● **What you should do**
In the data below, from the line with "Non renseigne" up to and including the line with "Reading left to", swap "box plot" for "box-and-whisker plot" and reproduce those lines with nothing else changed, omitting the pictures.

==========

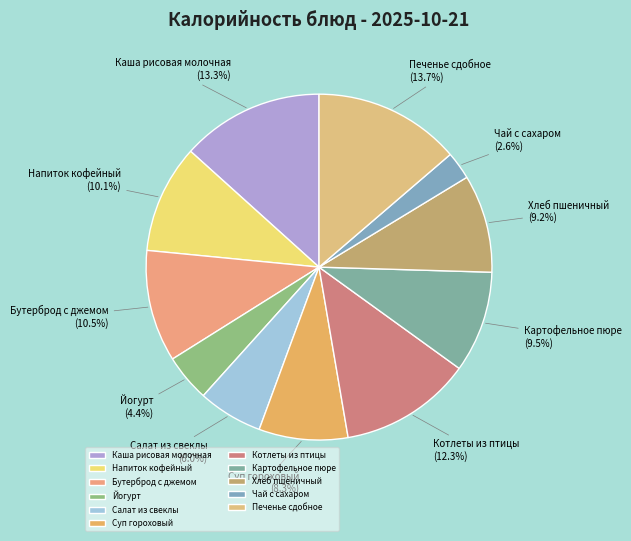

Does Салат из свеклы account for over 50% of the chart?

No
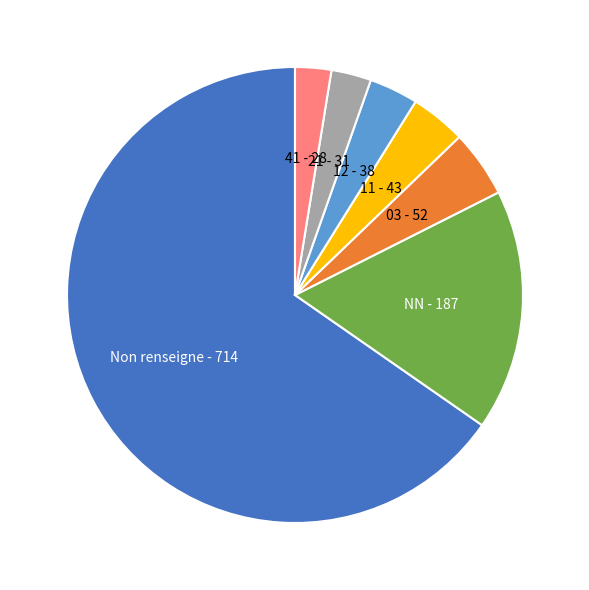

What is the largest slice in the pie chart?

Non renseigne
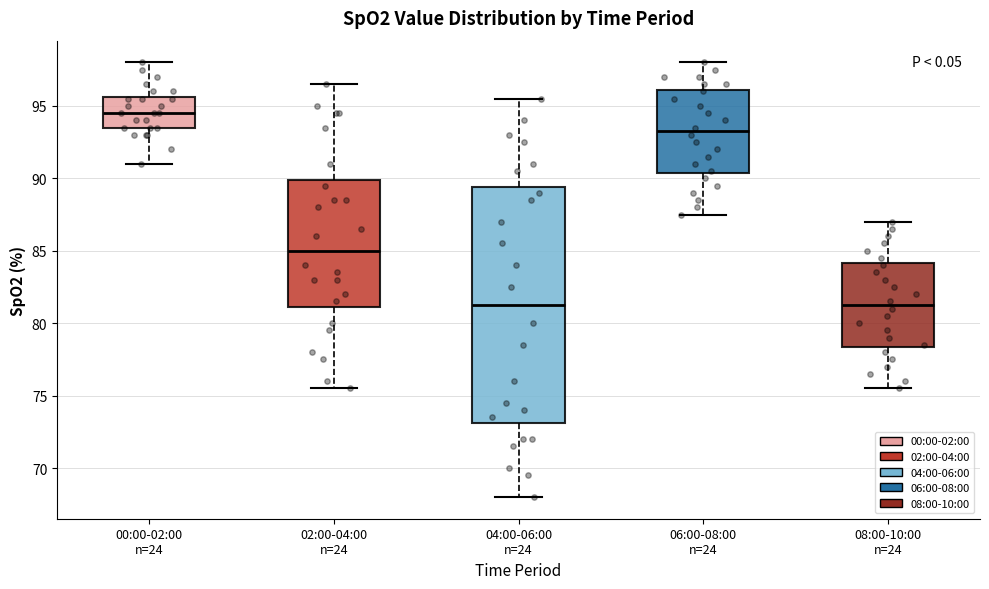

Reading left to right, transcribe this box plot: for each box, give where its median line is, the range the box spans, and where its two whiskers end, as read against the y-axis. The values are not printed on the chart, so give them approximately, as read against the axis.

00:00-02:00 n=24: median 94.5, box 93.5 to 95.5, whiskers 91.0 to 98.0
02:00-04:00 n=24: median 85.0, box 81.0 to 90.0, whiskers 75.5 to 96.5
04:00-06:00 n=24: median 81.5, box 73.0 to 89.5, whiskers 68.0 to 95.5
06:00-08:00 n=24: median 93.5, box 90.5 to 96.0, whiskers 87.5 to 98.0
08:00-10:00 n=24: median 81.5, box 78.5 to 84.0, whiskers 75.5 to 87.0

==========

● **Output of the task**
Non renseigne

Reading left to right, transcribe this box-and-whisker plot: for each box, give where its median line is, the range the box spans, and where its two whiskers end, as read against the y-axis. The values are not printed on the chart, so give them approximately, as read against the axis.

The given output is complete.